Directive
Please copy the lines of the records below exactly, starting with the line that contains "- Maintain backward" and going on through the line that contains "### Security".

Dataset entries
══════════

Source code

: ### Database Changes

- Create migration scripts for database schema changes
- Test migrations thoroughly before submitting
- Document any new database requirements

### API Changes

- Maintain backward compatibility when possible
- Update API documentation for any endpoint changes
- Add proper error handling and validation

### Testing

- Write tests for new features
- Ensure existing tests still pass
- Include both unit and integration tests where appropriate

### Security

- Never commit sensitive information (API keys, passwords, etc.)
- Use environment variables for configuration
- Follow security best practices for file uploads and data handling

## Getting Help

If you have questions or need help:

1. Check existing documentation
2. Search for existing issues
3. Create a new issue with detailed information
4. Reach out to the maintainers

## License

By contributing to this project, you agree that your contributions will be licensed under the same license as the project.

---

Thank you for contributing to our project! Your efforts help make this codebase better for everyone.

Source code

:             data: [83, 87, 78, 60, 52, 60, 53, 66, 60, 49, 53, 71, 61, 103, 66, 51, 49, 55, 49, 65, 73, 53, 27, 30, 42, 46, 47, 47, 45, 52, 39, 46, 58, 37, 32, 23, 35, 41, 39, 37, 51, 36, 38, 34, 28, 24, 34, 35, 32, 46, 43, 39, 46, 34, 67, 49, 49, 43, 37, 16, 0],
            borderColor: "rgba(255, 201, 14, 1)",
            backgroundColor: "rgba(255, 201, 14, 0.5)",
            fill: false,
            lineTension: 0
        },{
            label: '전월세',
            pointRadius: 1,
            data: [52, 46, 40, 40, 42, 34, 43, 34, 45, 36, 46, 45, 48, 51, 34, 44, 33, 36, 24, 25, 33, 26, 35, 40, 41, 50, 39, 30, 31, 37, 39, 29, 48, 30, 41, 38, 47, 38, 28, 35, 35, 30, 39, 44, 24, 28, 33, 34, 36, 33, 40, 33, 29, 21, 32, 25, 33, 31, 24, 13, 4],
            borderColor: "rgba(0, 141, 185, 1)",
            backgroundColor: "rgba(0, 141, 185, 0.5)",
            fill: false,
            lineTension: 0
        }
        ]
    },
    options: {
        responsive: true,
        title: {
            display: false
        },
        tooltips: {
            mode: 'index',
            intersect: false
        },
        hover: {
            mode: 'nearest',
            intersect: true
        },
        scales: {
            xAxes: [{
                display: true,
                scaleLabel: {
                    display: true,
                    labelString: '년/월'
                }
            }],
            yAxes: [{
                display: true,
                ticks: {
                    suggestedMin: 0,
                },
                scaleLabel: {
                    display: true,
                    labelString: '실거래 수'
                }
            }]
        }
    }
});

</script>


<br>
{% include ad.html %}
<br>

══════════

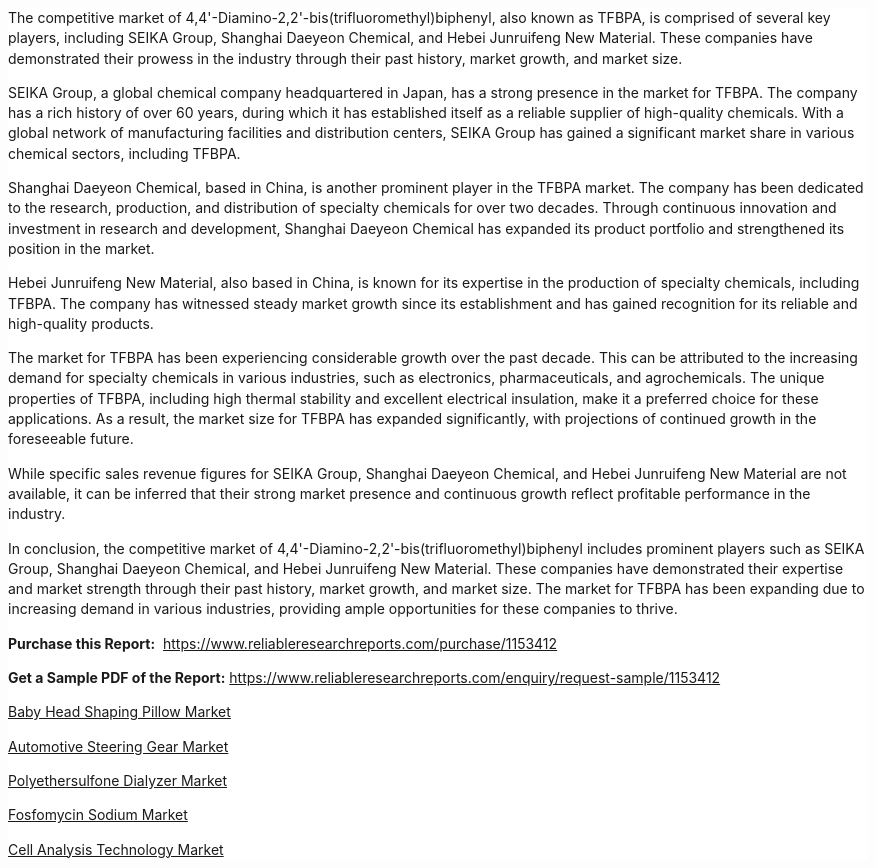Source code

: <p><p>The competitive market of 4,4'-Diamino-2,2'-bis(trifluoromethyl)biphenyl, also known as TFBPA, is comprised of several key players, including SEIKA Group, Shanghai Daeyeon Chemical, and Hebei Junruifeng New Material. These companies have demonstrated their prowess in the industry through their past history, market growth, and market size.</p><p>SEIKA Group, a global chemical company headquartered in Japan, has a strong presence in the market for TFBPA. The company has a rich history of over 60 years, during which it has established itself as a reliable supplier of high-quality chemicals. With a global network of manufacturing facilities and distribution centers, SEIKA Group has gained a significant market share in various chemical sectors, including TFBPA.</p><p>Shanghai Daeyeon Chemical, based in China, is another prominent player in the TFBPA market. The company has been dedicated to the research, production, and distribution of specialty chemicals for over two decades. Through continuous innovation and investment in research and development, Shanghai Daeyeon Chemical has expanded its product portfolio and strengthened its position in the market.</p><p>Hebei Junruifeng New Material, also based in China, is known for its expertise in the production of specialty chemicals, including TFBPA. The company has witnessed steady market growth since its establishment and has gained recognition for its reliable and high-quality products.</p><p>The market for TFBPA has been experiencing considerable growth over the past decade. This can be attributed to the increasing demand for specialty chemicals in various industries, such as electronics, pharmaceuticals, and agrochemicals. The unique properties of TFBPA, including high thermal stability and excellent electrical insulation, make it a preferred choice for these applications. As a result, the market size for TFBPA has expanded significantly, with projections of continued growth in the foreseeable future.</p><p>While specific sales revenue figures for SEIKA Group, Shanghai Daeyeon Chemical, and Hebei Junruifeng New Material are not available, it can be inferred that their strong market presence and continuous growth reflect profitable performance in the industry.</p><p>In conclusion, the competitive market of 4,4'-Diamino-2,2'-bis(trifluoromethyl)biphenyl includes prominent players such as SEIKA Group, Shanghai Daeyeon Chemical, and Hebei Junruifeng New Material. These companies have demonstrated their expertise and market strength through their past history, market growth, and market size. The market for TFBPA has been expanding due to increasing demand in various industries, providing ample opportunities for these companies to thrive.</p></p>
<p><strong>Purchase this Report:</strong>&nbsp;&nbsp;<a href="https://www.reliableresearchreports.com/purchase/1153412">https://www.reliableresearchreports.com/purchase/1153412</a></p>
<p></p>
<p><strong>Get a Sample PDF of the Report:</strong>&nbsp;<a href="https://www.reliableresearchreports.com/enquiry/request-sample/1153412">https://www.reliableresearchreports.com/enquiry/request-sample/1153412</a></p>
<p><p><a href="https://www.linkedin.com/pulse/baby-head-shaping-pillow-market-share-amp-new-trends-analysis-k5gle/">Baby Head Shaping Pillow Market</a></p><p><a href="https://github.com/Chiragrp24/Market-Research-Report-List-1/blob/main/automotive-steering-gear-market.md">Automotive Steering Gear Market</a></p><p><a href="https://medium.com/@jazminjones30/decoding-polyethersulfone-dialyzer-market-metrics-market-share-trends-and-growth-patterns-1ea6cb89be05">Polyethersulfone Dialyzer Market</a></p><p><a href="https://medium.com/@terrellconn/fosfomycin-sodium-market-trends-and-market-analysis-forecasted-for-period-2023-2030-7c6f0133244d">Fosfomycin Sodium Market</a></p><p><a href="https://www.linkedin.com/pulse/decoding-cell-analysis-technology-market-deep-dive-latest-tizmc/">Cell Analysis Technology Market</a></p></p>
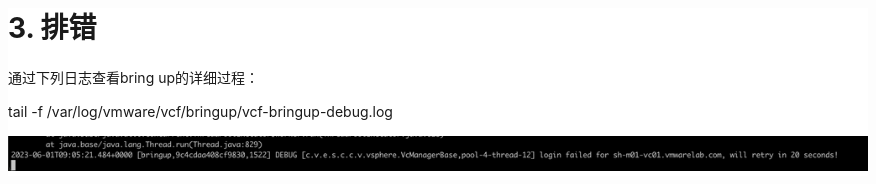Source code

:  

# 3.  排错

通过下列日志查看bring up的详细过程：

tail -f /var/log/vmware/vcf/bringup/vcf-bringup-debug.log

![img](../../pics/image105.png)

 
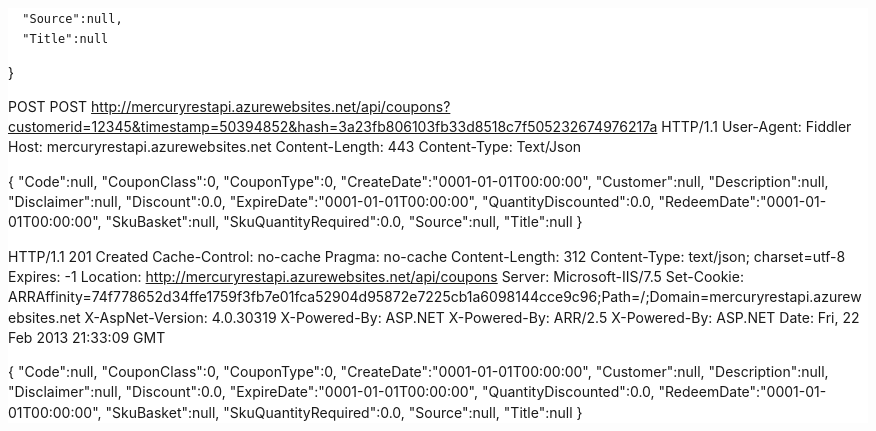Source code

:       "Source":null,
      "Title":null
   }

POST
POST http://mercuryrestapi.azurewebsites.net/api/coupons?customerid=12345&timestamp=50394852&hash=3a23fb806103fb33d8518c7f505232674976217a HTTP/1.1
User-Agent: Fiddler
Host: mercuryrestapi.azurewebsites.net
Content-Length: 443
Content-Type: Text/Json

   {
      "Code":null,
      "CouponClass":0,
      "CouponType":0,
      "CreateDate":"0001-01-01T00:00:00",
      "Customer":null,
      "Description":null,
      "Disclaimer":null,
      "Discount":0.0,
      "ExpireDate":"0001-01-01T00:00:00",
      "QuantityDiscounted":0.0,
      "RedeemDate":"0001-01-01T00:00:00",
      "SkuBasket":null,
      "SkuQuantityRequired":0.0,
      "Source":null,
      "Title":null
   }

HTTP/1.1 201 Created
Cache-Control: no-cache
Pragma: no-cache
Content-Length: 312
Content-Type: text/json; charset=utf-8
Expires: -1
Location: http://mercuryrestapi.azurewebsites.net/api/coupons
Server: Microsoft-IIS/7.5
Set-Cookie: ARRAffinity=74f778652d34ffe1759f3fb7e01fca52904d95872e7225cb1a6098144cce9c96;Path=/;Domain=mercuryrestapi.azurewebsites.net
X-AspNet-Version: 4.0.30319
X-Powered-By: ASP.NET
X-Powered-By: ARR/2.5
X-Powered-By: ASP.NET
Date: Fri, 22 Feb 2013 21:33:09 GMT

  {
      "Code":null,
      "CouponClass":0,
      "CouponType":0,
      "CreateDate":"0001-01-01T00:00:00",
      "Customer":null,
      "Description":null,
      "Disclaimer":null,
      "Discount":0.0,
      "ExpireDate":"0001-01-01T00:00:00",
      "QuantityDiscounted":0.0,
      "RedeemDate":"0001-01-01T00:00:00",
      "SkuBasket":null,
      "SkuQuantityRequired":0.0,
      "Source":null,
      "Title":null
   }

══════════

Solution to this exercise
- Maintain backward compatibility when possible
- Update API documentation for any endpoint changes
- Add proper error handling and validation

### Testing

- Write tests for new features
- Ensure existing tests still pass
- Include both unit and integration tests where appropriate

### Security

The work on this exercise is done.